§ Supplied data
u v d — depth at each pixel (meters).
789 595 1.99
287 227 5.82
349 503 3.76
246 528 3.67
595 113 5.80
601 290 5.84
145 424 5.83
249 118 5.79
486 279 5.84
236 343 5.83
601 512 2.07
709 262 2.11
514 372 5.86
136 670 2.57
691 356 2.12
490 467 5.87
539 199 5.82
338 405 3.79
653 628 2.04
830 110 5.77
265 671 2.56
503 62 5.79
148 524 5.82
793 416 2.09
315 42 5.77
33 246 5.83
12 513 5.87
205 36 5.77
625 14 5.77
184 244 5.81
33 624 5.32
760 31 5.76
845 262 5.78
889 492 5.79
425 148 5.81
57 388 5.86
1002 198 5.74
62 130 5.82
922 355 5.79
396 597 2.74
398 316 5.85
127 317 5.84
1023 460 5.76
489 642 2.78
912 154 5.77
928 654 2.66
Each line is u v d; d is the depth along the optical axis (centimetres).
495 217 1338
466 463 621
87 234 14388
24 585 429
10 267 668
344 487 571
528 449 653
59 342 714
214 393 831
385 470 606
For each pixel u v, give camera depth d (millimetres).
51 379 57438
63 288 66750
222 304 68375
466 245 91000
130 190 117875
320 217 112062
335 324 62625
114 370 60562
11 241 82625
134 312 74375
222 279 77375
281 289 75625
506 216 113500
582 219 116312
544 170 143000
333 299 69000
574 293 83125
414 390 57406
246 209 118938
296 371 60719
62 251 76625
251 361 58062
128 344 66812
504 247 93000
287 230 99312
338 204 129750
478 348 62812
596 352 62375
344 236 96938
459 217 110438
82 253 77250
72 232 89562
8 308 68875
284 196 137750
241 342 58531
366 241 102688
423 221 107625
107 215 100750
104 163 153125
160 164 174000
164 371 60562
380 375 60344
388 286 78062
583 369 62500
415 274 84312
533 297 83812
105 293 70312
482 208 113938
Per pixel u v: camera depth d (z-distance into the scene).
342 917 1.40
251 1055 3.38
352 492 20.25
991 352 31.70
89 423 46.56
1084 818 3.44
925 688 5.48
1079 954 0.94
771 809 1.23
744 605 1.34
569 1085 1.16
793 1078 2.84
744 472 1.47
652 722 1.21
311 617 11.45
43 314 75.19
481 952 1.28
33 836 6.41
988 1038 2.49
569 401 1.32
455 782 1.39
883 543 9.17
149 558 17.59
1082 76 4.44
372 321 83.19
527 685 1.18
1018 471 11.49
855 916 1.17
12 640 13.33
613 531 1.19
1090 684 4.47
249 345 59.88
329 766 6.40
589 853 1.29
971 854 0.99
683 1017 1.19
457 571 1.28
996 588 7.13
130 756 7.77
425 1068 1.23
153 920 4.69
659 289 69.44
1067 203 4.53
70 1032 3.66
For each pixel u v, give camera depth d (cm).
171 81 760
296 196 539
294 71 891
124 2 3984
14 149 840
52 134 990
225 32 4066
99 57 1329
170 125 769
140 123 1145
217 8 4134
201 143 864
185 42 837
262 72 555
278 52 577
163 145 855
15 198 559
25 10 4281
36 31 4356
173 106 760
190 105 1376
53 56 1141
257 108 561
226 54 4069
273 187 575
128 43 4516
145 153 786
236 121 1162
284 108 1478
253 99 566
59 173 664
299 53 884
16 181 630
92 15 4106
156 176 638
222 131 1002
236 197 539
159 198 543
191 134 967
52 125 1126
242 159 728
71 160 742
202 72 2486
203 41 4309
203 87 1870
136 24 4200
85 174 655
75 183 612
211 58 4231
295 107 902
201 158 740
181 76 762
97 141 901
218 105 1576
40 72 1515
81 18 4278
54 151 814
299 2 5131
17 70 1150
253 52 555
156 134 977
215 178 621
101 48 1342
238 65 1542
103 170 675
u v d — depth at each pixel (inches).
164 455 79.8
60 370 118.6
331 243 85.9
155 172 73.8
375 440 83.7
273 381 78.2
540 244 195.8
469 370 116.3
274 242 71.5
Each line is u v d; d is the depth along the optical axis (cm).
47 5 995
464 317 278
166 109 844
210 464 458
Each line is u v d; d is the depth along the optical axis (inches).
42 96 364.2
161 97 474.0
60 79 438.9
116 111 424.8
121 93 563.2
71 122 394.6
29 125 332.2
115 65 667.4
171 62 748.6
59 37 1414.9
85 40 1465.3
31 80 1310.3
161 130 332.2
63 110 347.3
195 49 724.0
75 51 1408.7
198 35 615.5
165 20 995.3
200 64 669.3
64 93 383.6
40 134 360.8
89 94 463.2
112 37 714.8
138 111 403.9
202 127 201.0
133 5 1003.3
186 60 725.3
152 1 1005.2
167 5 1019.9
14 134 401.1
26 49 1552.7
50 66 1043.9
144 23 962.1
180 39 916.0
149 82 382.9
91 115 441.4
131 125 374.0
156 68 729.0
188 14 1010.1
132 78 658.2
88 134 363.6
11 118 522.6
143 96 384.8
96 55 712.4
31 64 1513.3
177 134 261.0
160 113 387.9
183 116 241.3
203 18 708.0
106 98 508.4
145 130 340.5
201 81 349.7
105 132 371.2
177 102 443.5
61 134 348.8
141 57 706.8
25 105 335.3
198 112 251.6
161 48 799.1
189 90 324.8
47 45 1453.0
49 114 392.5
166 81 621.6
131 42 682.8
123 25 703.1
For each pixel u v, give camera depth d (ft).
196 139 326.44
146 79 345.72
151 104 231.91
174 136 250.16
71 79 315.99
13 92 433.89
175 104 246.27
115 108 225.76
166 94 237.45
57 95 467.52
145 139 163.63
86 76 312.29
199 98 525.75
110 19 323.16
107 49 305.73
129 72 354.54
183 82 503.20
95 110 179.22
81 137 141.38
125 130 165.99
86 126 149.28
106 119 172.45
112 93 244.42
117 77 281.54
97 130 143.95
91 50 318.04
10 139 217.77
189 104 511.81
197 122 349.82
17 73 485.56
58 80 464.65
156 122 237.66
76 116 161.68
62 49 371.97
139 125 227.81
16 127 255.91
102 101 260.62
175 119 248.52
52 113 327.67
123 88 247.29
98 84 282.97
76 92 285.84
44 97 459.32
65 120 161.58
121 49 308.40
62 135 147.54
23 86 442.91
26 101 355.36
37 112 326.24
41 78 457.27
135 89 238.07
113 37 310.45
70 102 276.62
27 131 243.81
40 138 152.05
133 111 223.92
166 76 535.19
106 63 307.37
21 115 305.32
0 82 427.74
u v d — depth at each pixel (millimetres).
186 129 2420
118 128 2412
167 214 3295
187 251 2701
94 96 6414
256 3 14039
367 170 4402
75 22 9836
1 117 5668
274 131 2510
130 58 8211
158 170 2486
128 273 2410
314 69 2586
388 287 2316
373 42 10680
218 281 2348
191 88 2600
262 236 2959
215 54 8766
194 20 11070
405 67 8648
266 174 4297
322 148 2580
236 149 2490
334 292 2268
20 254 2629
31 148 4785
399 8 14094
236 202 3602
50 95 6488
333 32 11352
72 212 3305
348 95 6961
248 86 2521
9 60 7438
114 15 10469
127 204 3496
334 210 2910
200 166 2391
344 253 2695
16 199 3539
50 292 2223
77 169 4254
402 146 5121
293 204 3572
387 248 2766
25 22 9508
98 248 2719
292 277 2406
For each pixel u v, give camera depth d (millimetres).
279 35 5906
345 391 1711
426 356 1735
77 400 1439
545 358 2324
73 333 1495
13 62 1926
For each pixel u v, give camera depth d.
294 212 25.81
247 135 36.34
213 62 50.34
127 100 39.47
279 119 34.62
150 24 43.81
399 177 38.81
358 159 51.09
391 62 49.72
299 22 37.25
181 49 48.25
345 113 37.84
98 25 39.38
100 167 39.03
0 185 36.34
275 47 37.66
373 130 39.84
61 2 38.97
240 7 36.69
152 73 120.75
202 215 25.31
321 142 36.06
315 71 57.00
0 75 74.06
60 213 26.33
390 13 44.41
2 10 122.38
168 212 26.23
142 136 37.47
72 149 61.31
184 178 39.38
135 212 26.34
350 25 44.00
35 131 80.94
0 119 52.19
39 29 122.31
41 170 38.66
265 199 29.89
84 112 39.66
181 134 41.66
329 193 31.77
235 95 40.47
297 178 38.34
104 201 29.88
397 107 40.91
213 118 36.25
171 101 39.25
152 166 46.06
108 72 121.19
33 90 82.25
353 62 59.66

§ Work instruction
Using the entries above, give back exactly the line containing "91 50 318.04", the line containing "279 35 5906", and every line between them, and nothing else.

§ Completed exercise
91 50 318.04
10 139 217.77
189 104 511.81
197 122 349.82
17 73 485.56
58 80 464.65
156 122 237.66
76 116 161.68
62 49 371.97
139 125 227.81
16 127 255.91
102 101 260.62
175 119 248.52
52 113 327.67
123 88 247.29
98 84 282.97
76 92 285.84
44 97 459.32
65 120 161.58
121 49 308.40
62 135 147.54
23 86 442.91
26 101 355.36
37 112 326.24
41 78 457.27
135 89 238.07
113 37 310.45
70 102 276.62
27 131 243.81
40 138 152.05
133 111 223.92
166 76 535.19
106 63 307.37
21 115 305.32
0 82 427.74
u v d — depth at each pixel (millimetres).
186 129 2420
118 128 2412
167 214 3295
187 251 2701
94 96 6414
256 3 14039
367 170 4402
75 22 9836
1 117 5668
274 131 2510
130 58 8211
158 170 2486
128 273 2410
314 69 2586
388 287 2316
373 42 10680
218 281 2348
191 88 2600
262 236 2959
215 54 8766
194 20 11070
405 67 8648
266 174 4297
322 148 2580
236 149 2490
334 292 2268
20 254 2629
31 148 4785
399 8 14094
236 202 3602
50 95 6488
333 32 11352
72 212 3305
348 95 6961
248 86 2521
9 60 7438
114 15 10469
127 204 3496
334 210 2910
200 166 2391
344 253 2695
16 199 3539
50 292 2223
77 169 4254
402 146 5121
293 204 3572
387 248 2766
25 22 9508
98 248 2719
292 277 2406
For each pixel u v, give camera depth d (millimetres).
279 35 5906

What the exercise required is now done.